A trama acompanha a dupla de Youtubers Charly
(Emilio Sakraya) e Finn (Timmi Trinks), débeis mentais (como uma boa
parcela deste nicho...) Betty (Nilam Farooq) a patricinha metida,
Vanessa (Farina Flebbe) a que não sabemos qual é a sua, e finalmente
Marnie (Sonja Gerhardt), a mocinha virginal que se propõe a encarar os
seus medos. Todos se propoem passar uma noite numa casa mal-assombrada,
para aumentar os Likes
de seus respectivos canais na web, e alavancar a sua audiência,
garantindo um bom retorno financeiro. Ajudados por Theo (Tim Oliver
Schultz), o certinho do grupo, vão para as sombrias ruínas da estância
de saúde Grabowsee, onde eram tratados casos de tuberculose pulmonar. Localizada a cerca de 30 km de Berlim, na cidade de Oranienburg, onde os Youtubers de
maior sucesso na Alemanha, entram ilegalmente para enfrentar um desafio
de 24 horas, que obviamente dará muito errado, tanto na trama como no
filme como um todo.
![]() |
Não podiam faltar cenas de visão noturna, para enfatizar o clima de "falso documentário" |
O roteiro de Pate, em parceria com Ecki Ziedrich (Singles de 2016) tenta tal qual em A Bruxa de Blair
explorar as novas tecnologias dentro do gênero, mas não chega perto em
termos de qualidade, mergulhando no piegas acreditando que estar sendo
revolucionário.
![]() |
E a contagem de corpos se inicia!!!
|
A
produção é muito boa, com a fotografia e a direção de arte criando uma
ótima ambientação da clínica em ruínas, onde os doentes de tuberculose
eram sacrificados durante o período nazista, mas além disso, os
personagens, por serem tão estereotipados, não criam identidade com o
público facilmente em função dessa bidimensionalidade.
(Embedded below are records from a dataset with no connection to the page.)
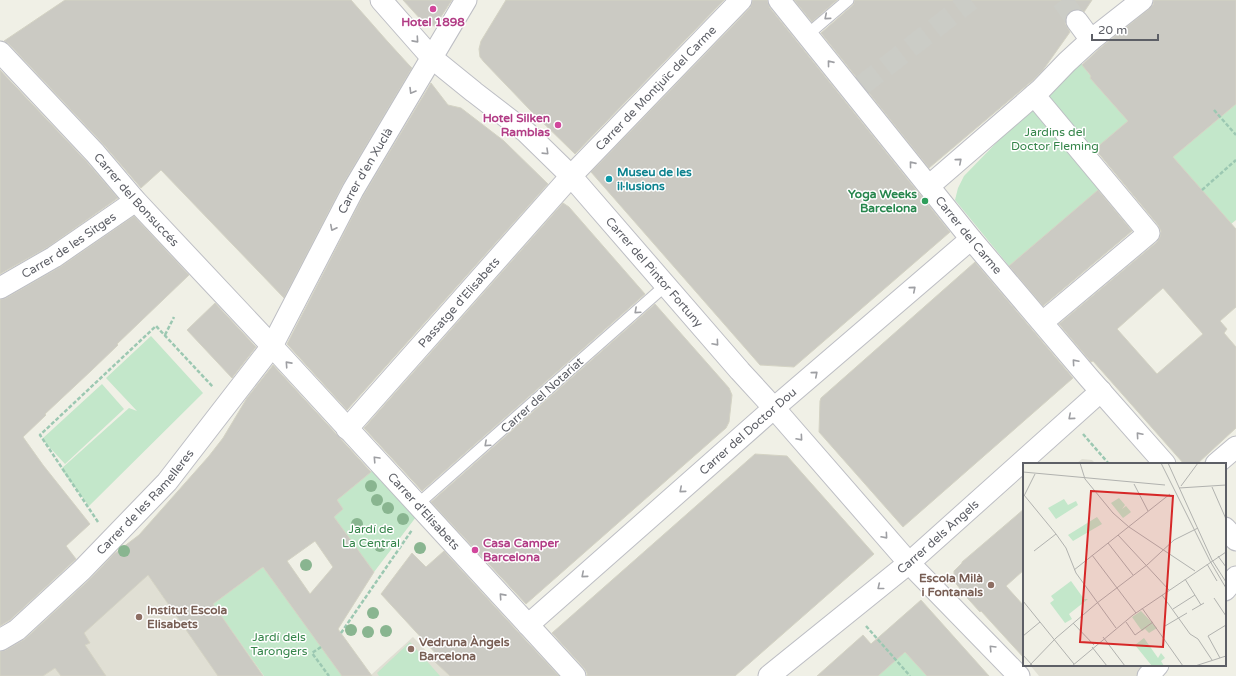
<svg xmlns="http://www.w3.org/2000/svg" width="1236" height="676" viewBox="0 0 1236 676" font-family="'Varela Round',sans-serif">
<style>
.education{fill:#e0dfd4}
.green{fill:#c3e7ca}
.building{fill:#cbcac3;stroke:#d4d3c4;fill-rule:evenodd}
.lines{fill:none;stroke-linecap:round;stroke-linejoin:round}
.street-tunnel{stroke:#cbccc6;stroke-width:21;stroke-dasharray:21 10;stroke-linecap:butt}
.lane-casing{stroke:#bdbec4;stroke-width:13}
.street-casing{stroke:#bdbec4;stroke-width:23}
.path{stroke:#9cc8b2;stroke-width:2.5;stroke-dasharray:4 2;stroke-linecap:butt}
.lane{stroke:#fff;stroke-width:11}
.street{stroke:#fff;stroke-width:21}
.tree{fill:#89b590}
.oneway{stroke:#9e9fa3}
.hotel-dot{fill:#d1479c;stroke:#fff;stroke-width:1.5}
.culture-dot{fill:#0f9aa8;stroke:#fff;stroke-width:1.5}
.leisure-dot{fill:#2e9e5b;stroke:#fff;stroke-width:1.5}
.education-dot{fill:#8d6e63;stroke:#fff;stroke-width:1.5}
.labels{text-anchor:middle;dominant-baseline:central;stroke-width:3;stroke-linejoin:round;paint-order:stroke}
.hotel-label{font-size:12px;font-weight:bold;fill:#b23c85;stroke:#fff}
.street-label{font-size:12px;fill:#5d5f66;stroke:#fff}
.park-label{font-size:12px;fill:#35854a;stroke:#fff}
.culture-label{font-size:12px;font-weight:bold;fill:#0d838f;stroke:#fff;text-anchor:start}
.leisure-label{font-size:12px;font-weight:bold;fill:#27864d;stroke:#fff;text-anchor:end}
.education-label{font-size:12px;font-weight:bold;fill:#785e54;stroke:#fff;text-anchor:start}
.inset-road{fill:none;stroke:#b1b2af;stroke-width:1}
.view{fill:#d62828;fill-opacity:0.15;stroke:#d62828;stroke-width:2}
.inset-edge{fill:none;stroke:#5d5f66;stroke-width:2}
</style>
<rect width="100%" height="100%" fill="#f0f0e6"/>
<g class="education">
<polygon points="1082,459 1092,460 1096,464 1076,464"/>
<polygon points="148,575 183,626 215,604 264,676 0,676 0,662"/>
<polygon points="413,637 450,676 372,676 371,675"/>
<polygon points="1030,665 1149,665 1140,676 1039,676"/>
</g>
<g class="green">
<polygon points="1078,59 1089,74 1092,76 1090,78 1128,121 1093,151 1101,188 1009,266 955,200 958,188 964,176"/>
<polygon points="1236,104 1236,220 1231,224 1173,157"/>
<polygon points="151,336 203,393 89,506 61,469 129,408 137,411 106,378"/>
<polygon points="102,384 124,409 65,464 42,439"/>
<polygon points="372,471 416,517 374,572 334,517 343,509 337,500"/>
<polygon points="263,567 343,676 264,676 213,604"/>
<polygon points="886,631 927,676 878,676 871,644"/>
<polygon points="410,642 440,676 379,676 377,673"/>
</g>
<g class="building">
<polygon points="65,0 351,0 388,42 409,65 412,68 343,184 284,298 161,170 141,188 104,145 9,44 4,41"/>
<polygon points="403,0 452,0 435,26 428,25 423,22"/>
<polygon points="506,0 724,0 575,154 530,110 484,62 480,57 479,49 481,41"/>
<polygon points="753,0 767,0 770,8 950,232 794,367 760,365 591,172 750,8 752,3"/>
<polygon points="794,0 837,0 812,22"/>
<polygon points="855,0 1092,0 1084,12 1081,10 1075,9 1070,11 1066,16 1065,23 1070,32 1043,70 1032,81 929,168 821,33 853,5"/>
<path d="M 1154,0 L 1236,0 L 1236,104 L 1173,157 L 1236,229 L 1236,307 L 1220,321 L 1227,329 L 1224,333 L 1236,347 L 1236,428 L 1197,464 L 1184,464 L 1093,361 L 1091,362 L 1059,324 L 1157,242 L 1160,237 L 1161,231 L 1158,225 L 1095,149 L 1128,121 L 1090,78 L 1091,76 L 1082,65 L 1099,49 L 1149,9 L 1153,5 ZM 1163,288 L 1203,334 L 1157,374 L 1117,329 Z"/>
<polygon points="0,70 86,161 118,198 48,247 0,274"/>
<polygon points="431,83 448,105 461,108 504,141 548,184 347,410 287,344 363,196"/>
<polygon points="1098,190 1132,231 1043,306 1009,266"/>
<polygon points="563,203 569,207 645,294 422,491 364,428"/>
<polygon points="134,216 189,275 117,344 118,345 92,370 45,414 46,415 23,437 43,465 90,524 66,546 76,559 10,620 0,626 0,300 6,298 60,267"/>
<polygon points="975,262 1073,378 903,527 819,432 820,401 821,398"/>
<polygon points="215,303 256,347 232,378 187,330"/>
<polygon points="655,304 729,388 732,395 729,422 726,428 526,604 431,502"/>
<path d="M 273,365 L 371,472 L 337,500 L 343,509 L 334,517 L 374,572 L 338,629 L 372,676 L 342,676 L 263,567 L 213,604 L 263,676 L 218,676 L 148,575 L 84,633 L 90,643 L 85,645 L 106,676 L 61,676 L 55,668 L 43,676 L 0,676 L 0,652 L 6,650 L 25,639 L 90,579 L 114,554 L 139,535 L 209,456 L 223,438 L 247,398 ZM 315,541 L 333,567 L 310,594 L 287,561 Z"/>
<polygon points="755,454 787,456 874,554 735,676 587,676 587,673 584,668 552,633"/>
<polygon points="1024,509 1024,570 1006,586 1024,606 1024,658 981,611 980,612 960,590 961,590 954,581 954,571 962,563 962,562"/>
<polygon points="444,551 519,633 559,676 450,676 434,661 439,657 381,594 412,553 426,567"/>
<polygon points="921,600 989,676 927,676 905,652 878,676 817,676 863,635 871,644"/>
</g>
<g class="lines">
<g class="street-tunnel">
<polyline points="1062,0 1077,21"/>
<polyline points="861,86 971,0"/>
</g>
<defs>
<g id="lane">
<polyline points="807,35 848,0"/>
<polyline points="418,504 666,285"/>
</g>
<g id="street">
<path id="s1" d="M 381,0 L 432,58 L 474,92 L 526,132 L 571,176 L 740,371 L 774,408 L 909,563 L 1019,676"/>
<path id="s2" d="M 779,0 L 971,239 L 1089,378 L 1165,464"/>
<polyline points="1077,21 1091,40"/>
<path id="s3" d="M 0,52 L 95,153 L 134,199 L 272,346 L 575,676"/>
<polyline points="1034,95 1149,233 1050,316"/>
<polyline points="929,186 1040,90 1067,62 1091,40 1142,0"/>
<path id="s4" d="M 0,288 L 54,257 L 128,206 L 134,199"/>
<path id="s5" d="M 347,429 L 571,176 L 741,0"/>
<polyline points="1216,464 1236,447"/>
<polyline points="1225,528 1236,540"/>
<polyline points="1225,590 1236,577"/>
<path id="s6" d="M 528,625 L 774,408 L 971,239"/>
<path id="s7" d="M 0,640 L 17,630 L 82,570 L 167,482 L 272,346 L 353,190 L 466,0"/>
<path id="s8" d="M 769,676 L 909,563 L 1101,391"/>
<polyline points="1148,676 1158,665"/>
</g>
</defs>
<use href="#lane" class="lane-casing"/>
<use href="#street" class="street-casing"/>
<g class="path">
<polyline points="1214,110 1236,135"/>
<polyline points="1202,190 1236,160"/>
<polyline points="165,335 174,317"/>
<polyline points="1083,434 1109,464"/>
<polyline points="98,522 40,435 156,326 213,387"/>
<polyline points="866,626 910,676"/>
<polyline points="341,633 412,530"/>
<polyline points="321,647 312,653 329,676"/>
</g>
<use href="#lane" class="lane"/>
<use href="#street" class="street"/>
</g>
<g class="tree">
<circle cx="371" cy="486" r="6"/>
<circle cx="377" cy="500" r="6"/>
<circle cx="388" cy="508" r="6"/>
<circle cx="403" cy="519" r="6"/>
<circle cx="357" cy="524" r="6"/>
<circle cx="380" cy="546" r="6"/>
<circle cx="420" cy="548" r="6"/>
<circle cx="124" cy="551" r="6"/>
<circle cx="306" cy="565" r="6"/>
<circle cx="373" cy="613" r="6"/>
<circle cx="351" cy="630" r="6"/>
<circle cx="386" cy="631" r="6"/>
<circle cx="368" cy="632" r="6"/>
</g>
<defs><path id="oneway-chevron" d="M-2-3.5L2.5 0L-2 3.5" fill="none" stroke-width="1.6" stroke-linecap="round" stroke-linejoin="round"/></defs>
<g class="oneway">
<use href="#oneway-chevron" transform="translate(827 17) rotate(140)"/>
<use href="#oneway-chevron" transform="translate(416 40) rotate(48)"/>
<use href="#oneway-chevron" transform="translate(830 63) rotate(-129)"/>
<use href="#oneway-chevron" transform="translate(412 91) rotate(121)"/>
<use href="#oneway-chevron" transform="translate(546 152) rotate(44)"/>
<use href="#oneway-chevron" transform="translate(959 161) rotate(-41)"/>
<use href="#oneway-chevron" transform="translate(912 164) rotate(-129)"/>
<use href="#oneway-chevron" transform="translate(333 228) rotate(117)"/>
<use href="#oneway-chevron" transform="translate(913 289) rotate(-41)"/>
<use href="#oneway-chevron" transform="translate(637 311) rotate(138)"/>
<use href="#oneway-chevron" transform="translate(716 343) rotate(49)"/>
<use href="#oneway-chevron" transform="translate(1075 362) rotate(-131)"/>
<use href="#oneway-chevron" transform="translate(288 364) rotate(-132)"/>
<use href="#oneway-chevron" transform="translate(815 374) rotate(-41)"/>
<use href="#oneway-chevron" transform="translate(1071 417) rotate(139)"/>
<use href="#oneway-chevron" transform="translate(1139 435) rotate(-131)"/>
<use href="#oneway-chevron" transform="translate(800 438) rotate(49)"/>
<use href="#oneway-chevron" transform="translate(487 444) rotate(138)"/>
<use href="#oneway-chevron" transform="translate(376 459) rotate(-133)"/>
<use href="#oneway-chevron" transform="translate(682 490) rotate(139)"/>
<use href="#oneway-chevron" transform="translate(885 536) rotate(49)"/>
<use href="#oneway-chevron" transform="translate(584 575) rotate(139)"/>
<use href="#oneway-chevron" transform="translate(880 587) rotate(141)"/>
<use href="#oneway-chevron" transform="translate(502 596) rotate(-132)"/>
<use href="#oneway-chevron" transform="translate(992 648) rotate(-134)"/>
</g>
<g class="hotel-dot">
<circle cx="433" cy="9" r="4"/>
<circle cx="558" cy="125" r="4"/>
<circle cx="475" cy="550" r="4"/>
</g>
<circle class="culture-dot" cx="609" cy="179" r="4"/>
<circle class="leisure-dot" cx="925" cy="201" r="4"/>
<g class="education-dot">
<circle cx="991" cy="585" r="4"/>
<circle cx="139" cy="617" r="4"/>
<circle cx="411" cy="649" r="4"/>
</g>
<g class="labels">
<g class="hotel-label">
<text x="433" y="22">Hotel 1898</text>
<text x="550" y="118" text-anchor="end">Hotel Silken<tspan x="550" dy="14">Ramblas</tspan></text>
<text x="483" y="543" text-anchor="start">Casa Camper<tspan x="483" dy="14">Barcelona</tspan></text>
</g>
<g class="street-label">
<text stroke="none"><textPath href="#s5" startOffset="460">Carrer de Montjuïc del Carme</textPath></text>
<text stroke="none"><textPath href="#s7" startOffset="601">Carrer d'en Xuclà</textPath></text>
<text stroke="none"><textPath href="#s3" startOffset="201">Carrer del Bonsuccés</textPath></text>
<text stroke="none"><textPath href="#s2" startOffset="302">Carrer del Carme</textPath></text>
<text stroke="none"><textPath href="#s4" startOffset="81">Carrer de les Sitges</textPath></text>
<text stroke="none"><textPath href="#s1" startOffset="387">Carrer del Pintor Fortuny</textPath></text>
<text stroke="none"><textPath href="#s5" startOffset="169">Passatge d'Elisabets</textPath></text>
<text transform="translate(542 395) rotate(-42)">Carrer del Notariat</text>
<text stroke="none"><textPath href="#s6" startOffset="293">Carrer del Doctor Dou</textPath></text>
<text stroke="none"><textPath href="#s7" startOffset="201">Carrer de les Ramelleres</textPath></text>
<text stroke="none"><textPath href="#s3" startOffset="625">Carrer d'Elisabets</textPath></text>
<text stroke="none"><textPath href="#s8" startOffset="219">Carrer dels Àngels</textPath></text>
</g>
<g class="park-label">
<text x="1055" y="132">Jardins del<tspan x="1055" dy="14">Doctor Fleming</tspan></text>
<text x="371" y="529">Jardí de<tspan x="371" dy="14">La Central</tspan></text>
<text x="279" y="637">Jardí dels<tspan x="279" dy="14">Tarongers</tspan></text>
</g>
<g class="culture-label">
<text x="617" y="172">Museu de les<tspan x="617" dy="14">il·lusions</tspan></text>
</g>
<g class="leisure-label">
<text x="917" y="194">Yoga Weeks<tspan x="917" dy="14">Barcelona</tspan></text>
</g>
<g class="education-label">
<text x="983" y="578" text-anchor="end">Escola Milà<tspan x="983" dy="14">i Fontanals</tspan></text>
<text x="147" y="610">Institut Escola<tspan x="147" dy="14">Elisabets</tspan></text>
<text x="419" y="642">Vedruna Àngels<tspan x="419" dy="14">Barcelona</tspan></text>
</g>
</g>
<g transform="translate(1023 463)">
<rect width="203" height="203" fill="#f0f0e6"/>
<path d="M 96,35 L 102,42 L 99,46 L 103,43 L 108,49 L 100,55 L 88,40 ZM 41,36 L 45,42 L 53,38 L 55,42 L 33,56 L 25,45 ZM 74,54 L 79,61 L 50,78 L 45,72 ZM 48,118 L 61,136 L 65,136 L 46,151 L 49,156 L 42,160 L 27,140 L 31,137 L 28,133 ZM 118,148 L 134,165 L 126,170 L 122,166 L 119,168 L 109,154 ZM 121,175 L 135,195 L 138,190 L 142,195 L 138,198 L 141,203 L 129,203 L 112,182 Z" fill="#c3e7ca"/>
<path class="inset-road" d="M 57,0 L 62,16 L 90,50 L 106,64 L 172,108M 138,0 L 187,98 L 203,125M 145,0 L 189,97 L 203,119M 0,9 L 142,22M 111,21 L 125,48M 158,23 L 175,0M 189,24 L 203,56M 156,25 L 203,22M 1,32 L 33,71 L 43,85 L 53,110 L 93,165M 1,33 L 12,11M 95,72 L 146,127M 85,80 L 110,112M 11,88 L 33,71M 69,92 L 113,150M 195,93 L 203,104M 184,101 L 194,118M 51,107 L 147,31M 162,116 L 178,142M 139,132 L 167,171 L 175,176 L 189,197M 191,135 L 203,153M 0,138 L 51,201M 119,145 L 160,203M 150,146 L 172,132M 169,147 L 181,140M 103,159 L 112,172 L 130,159M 50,160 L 71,182M 142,163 L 164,150M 0,173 L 17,159M 80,174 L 102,203M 69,184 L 84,203M 0,192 L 9,202M 197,195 L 185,173 L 203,162M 6,203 L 33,175 L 74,140 L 124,102 L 151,77 L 175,65M 49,203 L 110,152 L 203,89M 172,203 L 203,193"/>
<path class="view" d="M 68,28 L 150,33 L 140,184 L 57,179 Z"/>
<rect width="203" height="203" class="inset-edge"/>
</g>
<path d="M1092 34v6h66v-6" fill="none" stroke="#5d5f66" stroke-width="2"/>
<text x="1098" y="34" font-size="12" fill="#5d5f66" stroke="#ffffff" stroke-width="3" paint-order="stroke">20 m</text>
</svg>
Se qualquer deles
morrer, o telespectador não será afetado por isso, afinal, não há um
elo afetivo.
![]() |
-" Hei gata, você é fútil, eu sou idiota, que tal formarmos um casal???"
|
Fora o fato do roteiro se achar mais inteligente do que realmente é, fazendo “reflexões” sobre o que consumimos na internet, ou uma “crítica” descarada aos criadores de conteúdos que só visam o “like” dos fãs, com diálogos como “…são pessoas como você que tornam os jovens idiotas”; uma
boa sacada, mas feita de forma tão superficial, que embora o grupo de
protagonistas, tenham uma química razoável entre si, no máximo arrancam
do espectador algumas risadas pelo jeito “qualquer-coisa” dessas críticas aos vloggeiros da atualidade.
![]() |
"- Pessoal, a boa notícia é que estamos presos às portas da morte, a má notícia é que ainda temos uma hora de filme!" |
No final temos ainda uma “reviravolta”
(sim temos uma!!!) que se propõe a mostrar o quanto a história é
original, jogando quase tudo da história do filme no lixo para mostrar
que fomos enganados e mudando tudo nos dez minutos finais, para nos dez segundos finais
(isso aí!!!) nos brindar com um gancho para uma possível e indigesta
continuação. Tudo isto fica potencializado pela dublagem da versão em
português da cópia a que assistimos (não que a dublagem estivesse ruim,
mas é que o falso da história acaba realçando o artificialismo do
recurso...)
E uma última observação, que quase ninguém reparou: Porque o título em português é“O Manicômio” se a instituição amaldiçoada é uma clínica que tratava de tuberculosos e não de doentes mentais???